[DATA Boundary: Start]

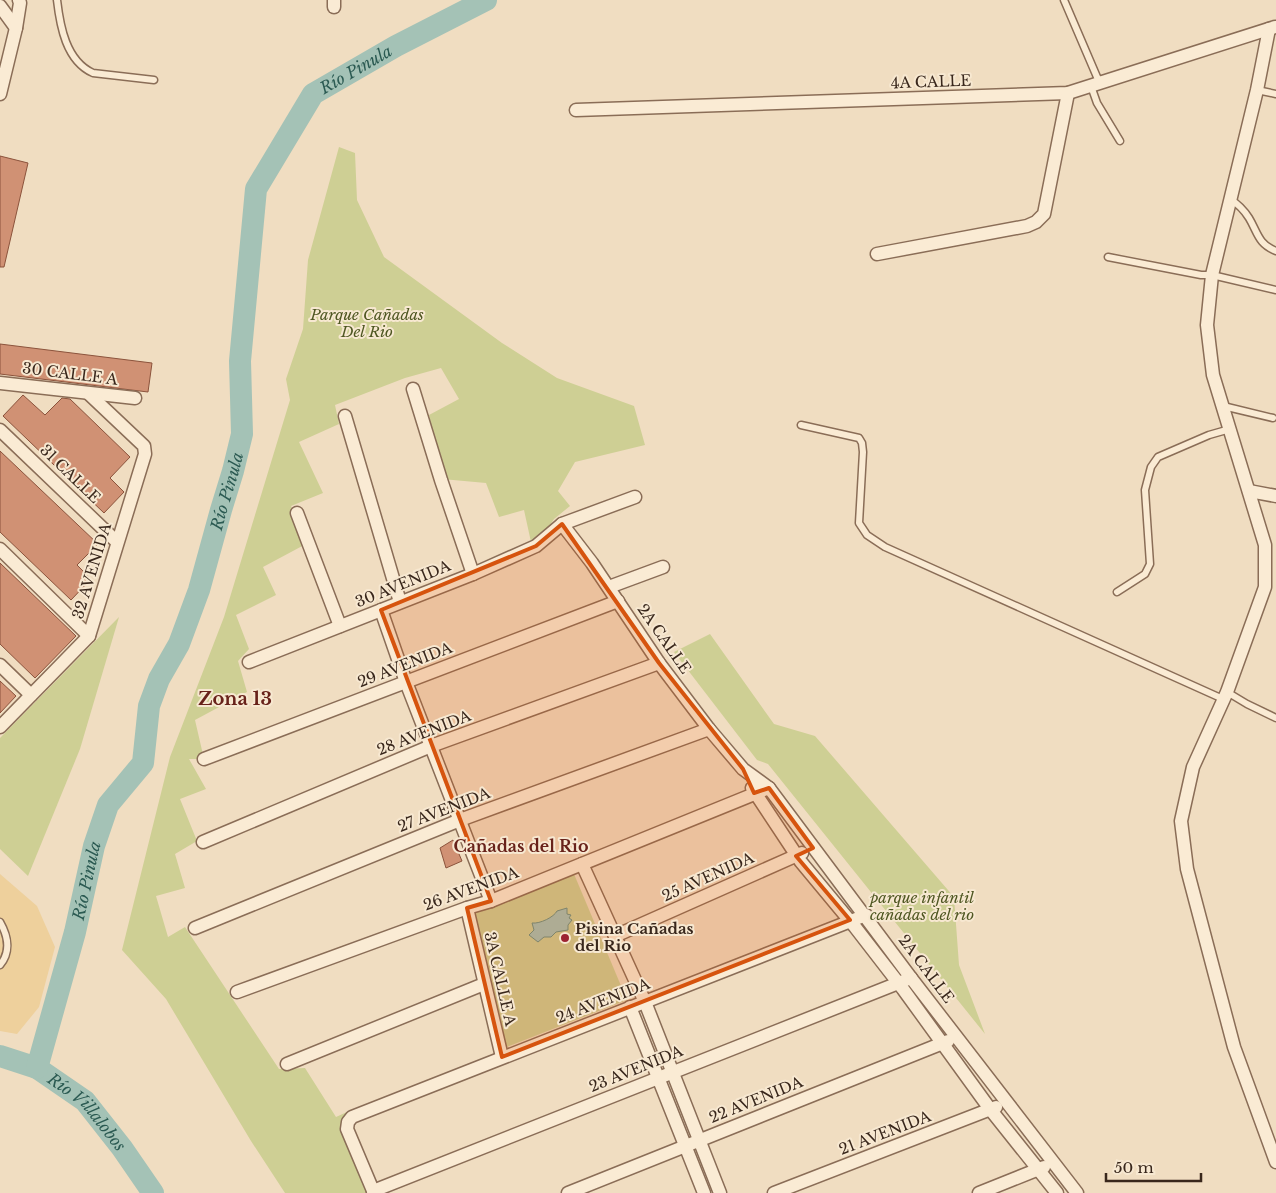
<svg xmlns="http://www.w3.org/2000/svg" width="1276" height="1193" font-family="'Libre Baskerville',serif">
	<style>
		.green { fill: #cecf94 }
		.sand { fill: #eed09c }
		.water { fill: #a4c2b6; stroke: #6a9183 }
		.lines { fill: none; stroke-linecap: round; stroke-linejoin: round }
		.river { stroke: #a4c2b6; stroke-width: 22 }
		.building { fill: #d09174; stroke: #8b533c }
		.service-casing { stroke: #8a6d57; stroke-width: 9 }
		.minor-casing { stroke: #8a6d57; stroke-width: 15 }
		.service { stroke: #faebd4; stroke-width: 6 }
		.minor { stroke: #faebd4; stroke-width: 12 }
		.marked { fill: #d6540e; fill-opacity: 0.2; stroke: #d6540e; stroke-width: 4; stroke-linejoin: round }
		.poi-dot { fill: #9d2431; stroke: #f7e8d1; stroke-width: 2 }
		.labels { text-anchor: middle; stroke-width: 4; stroke-linejoin: round; paint-order: stroke }
		.street-label { font-size: 15px; fill: #39271c; stroke: #f7e8d1 }
		.park-label { font-size: 15px; font-style: italic; fill: #4f5722; stroke: #f7e8d1 }
		.poi-label { font-size: 15px; font-weight: bold; fill: #39271c; stroke: #f7e8d1; text-anchor: start }
		.water-label { font-size: 16px; font-style: italic; fill: #2b5a52; stroke: #f7e8d1 }
		.neighbourhood-label { font-size: 16px; font-weight: bold; fill: #68221a; stroke: #f7e8d1 }
		.quarter-label { font-size: 18px; font-weight: bold; fill: #68221a; stroke: #f7e8d1 }
	</style>
	<rect width="100%" height="100%" fill="#f0ddc1"/>
	<g class="green">
		<polygon points="339,147 355,153 357,200 384,257 502,343 557,378 634,406 645,445 575,462 558,491 570,506 554,519 543,536 531,542 524,510 499,517 486,483 442,479 429,415 459,399 441,368 405,378 335,405 339,424 299,442 323,493 291,506 306,544 263,567 276,595 236,615 249,649 238,661 247,692 195,720 204,759 189,759 206,789 180,799 197,841 175,854 185,888 156,896 168,937 185,927 279,1069 305,1068 336,1117 347,1112 377,1193 285,1193 251,1141 166,999 122,950 170,757 224,617 290,400 286,379 303,329 308,260"/>
		<polygon points="119,617 80,749 28,876 0,849 0,738"/>
		<polygon points="710,634 774,724 815,736 954,897 959,965 985,1034 768,764 757,760 674,652"/>
		<polygon points="574,874 627,1000 504,1048 468,909"/>
	</g>
	<polygon class="sand" points="0,874 37,906 55,947 39,1007 17,1034 0,1031"/>
	<path class="water" d="M 567,908 L 567,914 L 571,915 L 569,918 L 572,920 L 568,925 L 568,930 L 556,932 L 551,937 L 544,937 L 538,942 L 529,935 L 534,930 L 532,923 C 540,924 554,917 557,911 Z"/>
	<g class="lines">
		<g class="river">
			<path id="s1" d="M 0,1056 L 37,1068 L 85,1101 L 122,1148 L 153,1193"/>
			<path id="s2" d="M 37,1068 L 75,932 L 94,846 L 108,805 L 143,763 L 149,706 L 159,679 L 179,644 L 199,590 L 221,510 L 233,471 L 242,434 L 240,361 L 256,189 L 313,94 L 396,46 L 486,0"/>
		</g>
	</g>
	<g class="building">
		<polygon points="0,156 28,163 4,267 0,267"/>
		<polygon points="0,344 152,363 148,392 0,374"/>
		<polygon points="23,395 45,415 62,398 70,399 130,457 110,478 124,492 104,513 3,416"/>
		<polygon points="0,451 98,544 77,565 91,579 71,600 0,532"/>
		<polygon points="0,563 76,636 35,678 0,644"/>
		<polygon points="0,681 16,696 0,713"/>
		<polygon points="453,840 462,861 446,868 440,848"/>
	</g>
	<g class="lines">
		<g class="service-casing">
			<g id="service">
				<path d="M 57,0 C 60,26 66,61 93,73 L 154,80"/>
				<polyline points="1064,0 1097,77 1101,83"/>
				<polyline points="1091,86 1097,103 1120,141"/>
				<polyline points="1257,90 1276,94"/>
				<path d="M 1230,199 C 1238,204 1244,210 1249,218 C 1258,233 1258,244 1276,251"/>
				<polyline points="1108,257 1201,275 1212,275 1276,290"/>
				<polyline points="1223,406 1273,418"/>
				<polyline points="801,425 859,438 862,443 863,452 859,523 867,535 885,547 1223,699"/>
				<polyline points="1117,592 1145,574 1150,564 1145,490 1151,467 1158,457 1209,435 1230,429"/>
				<polyline points="1227,692 1247,704 1276,718"/>
				<path d="M 0,922 C 8,936 11,952 0,965"/>
			</g>
		</g>
		<g class="minor-casing">
			<g id="minor">
				<polyline points="334,0 334,7"/>
				<polyline points="0,6 16,28"/>
				<polyline points="1269,29 1257,90 1212,275 1207,325 1213,375 1265,545 1265,587 1227,692 1193,767 1181,821 1187,869 1234,1047 1276,1162"/>
				<polyline points="0,94 16,28 20,3 19,0"/>
				<polyline points="576,110 1068,93 1275,27"/>
				<polyline points="877,254 1027,226 1036,222 1044,214 1068,93"/>
				<polyline points="0,383 135,398"/>
				<polyline points="413,389 441,480 473,574"/>
				<polyline points="345,416 400,602"/>
				<polyline points="0,430 117,542"/>
				<polyline points="1249,491 1276,496"/>
				<polyline points="297,513 340,626"/>
				<polyline points="562,524 592,563 659,663 709,729 743,769 769,788 911,978 1077,1193"/>
				<polyline points="0,549 89,636"/>
				<polyline points="609,587 663,567"/>
				<polyline points="381,610 406,682 491,901"/>
				<polyline points="249,662 473,574 536,546 562,524 635,497"/>
				<polyline points="0,665 31,695"/>
				<polyline points="0,727 89,636 145,454 144,446 89,394"/>
				<polyline points="204,759 618,601"/>
				<polyline points="752,788 801,862 855,927 903,989 990,1109 1057,1193"/>
				<polyline points="203,842 431,746 659,663"/>
				<polyline points="582,864 645,1002 720,1193"/>
				<polyline points="467,908 502,1057"/>
				<polyline points="195,928 460,820 709,729"/>
				<polyline points="615,936 802,853"/>
				<polyline points="237,992 467,908 491,901 769,788"/>
				<polyline points="630,1007 704,1193"/>
				<polyline points="287,1064 484,984"/>
				<polyline points="373,1191 911,978"/>
				<polyline points="374,1193 347,1129 348,1122 352,1117 866,915"/>
				<polyline points="568,1193 948,1041"/>
				<polyline points="774,1193 996,1107"/>
				<polyline points="979,1193 1044,1167"/>
			</g>
		</g>
		<use href="#service" class="service"/>
		<use href="#minor" class="minor"/>
	</g>
	<path class="marked" d="M 562,524 L 659,663 L 743,769 L 754,793 L 769,788 L 813,848 L 796,856 L 850,920 L 502,1057 L 467,908 L 491,901 L 381,610 L 536,546 Z"/>
	<circle class="poi-dot" cx="565" cy="938" r="5"/>
	<g class="labels">
		<g class="street-label">
			<text transform="translate(931 82) rotate(-2)" y="5">4A CALLE</text>
			<text transform="translate(70 374) rotate(7)" y="5">30 CALLE A</text>
			<text transform="translate(70 474) rotate(44)" y="5">31 CALLE</text>
			<text transform="translate(92 571) rotate(-73)" y="5">32 AVENIDA</text>
			<text transform="translate(403 584) rotate(-22)" y="5">30 AVENIDA</text>
			<text transform="translate(664 639) rotate(55)" y="5">2A CALLE</text>
			<text transform="translate(405 665) rotate(-21)" y="5">29 AVENIDA</text>
			<text transform="translate(424 733) rotate(-21)" y="5">28 AVENIDA</text>
			<text transform="translate(444 810) rotate(-21)" y="5">27 AVENIDA</text>
			<text transform="translate(708 877) rotate(-24)" y="5">25 AVENIDA</text>
			<text transform="translate(471 889) rotate(-20)" y="5">26 AVENIDA</text>
			<text transform="translate(926 969) rotate(53)" y="5">2A CALLE</text>
			<text transform="translate(500 979) rotate(77)" y="5">3A CALLE A</text>
			<text transform="translate(603 1001) rotate(-21)" y="5">24 AVENIDA</text>
			<text transform="translate(636 1069) rotate(-22)" y="5">23 AVENIDA</text>
			<text transform="translate(756 1100) rotate(-22)" y="5">22 AVENIDA</text>
			<text transform="translate(885 1133) rotate(-21)" y="5">21 AVENIDA</text>
		</g>
		<g class="park-label">
			<text x="367" y="320">Parque Cañadas<tspan x="367" dy="17">Del Rio</tspan></text>
			<text x="922" y="903">parque infantil<tspan x="922" dy="17">cañadas del rio</tspan></text>
		</g>
		<g class="poi-label">
			<text x="575" y="934">Pisina Cañadas<tspan x="575" dy="17">del Rio</tspan></text>
		</g>
		<g class="water-label">
			<text dy="6" stroke="none"><textPath href="#s2" startOffset="1079">Río Pinula</textPath></text>
			<text dy="6" stroke="none"><textPath href="#s2" startOffset="614">Río Pinula</textPath></text>
			<text dy="6" stroke="none"><textPath href="#s2" startOffset="194">Río Pinula</textPath></text>
			<text dy="6" stroke="none"><textPath href="#s1" startOffset="106">Río Villalobos</textPath></text>
		</g>
		<g class="neighbourhood-label">
			<text x="521" y="852">Cañadas del Rio</text>
		</g>
		<g class="quarter-label">
			<text x="235" y="705">Zona 13</text>
		</g>
	</g>
	<path d="M1106 1173v8h95v-8" fill="none" stroke="#39271c" stroke-width="2.5"/>
	<text x="1114" y="1173" font-size="15" fill="#39271c" stroke="#f7e8d1" stroke-width="4" paint-order="stroke">50 m</text>
</svg>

[DATA Boundary: End]

TASK STATEMENT —
Look above for the line holding "37,1068 L 75,932", then set down exactly that line and every line after it up to and including the line holding "1027,226 1036,222 1044,214", with nothing else.

RESPONSE AREA —
			<path id="s2" d="M 37,1068 L 75,932 L 94,846 L 108,805 L 143,763 L 149,706 L 159,679 L 179,644 L 199,590 L 221,510 L 233,471 L 242,434 L 240,361 L 256,189 L 313,94 L 396,46 L 486,0"/>
		</g>
	</g>
	<g class="building">
		<polygon points="0,156 28,163 4,267 0,267"/>
		<polygon points="0,344 152,363 148,392 0,374"/>
		<polygon points="23,395 45,415 62,398 70,399 130,457 110,478 124,492 104,513 3,416"/>
		<polygon points="0,451 98,544 77,565 91,579 71,600 0,532"/>
		<polygon points="0,563 76,636 35,678 0,644"/>
		<polygon points="0,681 16,696 0,713"/>
		<polygon points="453,840 462,861 446,868 440,848"/>
	</g>
	<g class="lines">
		<g class="service-casing">
			<g id="service">
				<path d="M 57,0 C 60,26 66,61 93,73 L 154,80"/>
				<polyline points="1064,0 1097,77 1101,83"/>
				<polyline points="1091,86 1097,103 1120,141"/>
				<polyline points="1257,90 1276,94"/>
				<path d="M 1230,199 C 1238,204 1244,210 1249,218 C 1258,233 1258,244 1276,251"/>
				<polyline points="1108,257 1201,275 1212,275 1276,290"/>
				<polyline points="1223,406 1273,418"/>
				<polyline points="801,425 859,438 862,443 863,452 859,523 867,535 885,547 1223,699"/>
				<polyline points="1117,592 1145,574 1150,564 1145,490 1151,467 1158,457 1209,435 1230,429"/>
				<polyline points="1227,692 1247,704 1276,718"/>
				<path d="M 0,922 C 8,936 11,952 0,965"/>
			</g>
		</g>
		<g class="minor-casing">
			<g id="minor">
				<polyline points="334,0 334,7"/>
				<polyline points="0,6 16,28"/>
				<polyline points="1269,29 1257,90 1212,275 1207,325 1213,375 1265,545 1265,587 1227,692 1193,767 1181,821 1187,869 1234,1047 1276,1162"/>
				<polyline points="0,94 16,28 20,3 19,0"/>
				<polyline points="576,110 1068,93 1275,27"/>
				<polyline points="877,254 1027,226 1036,222 1044,214 1068,93"/>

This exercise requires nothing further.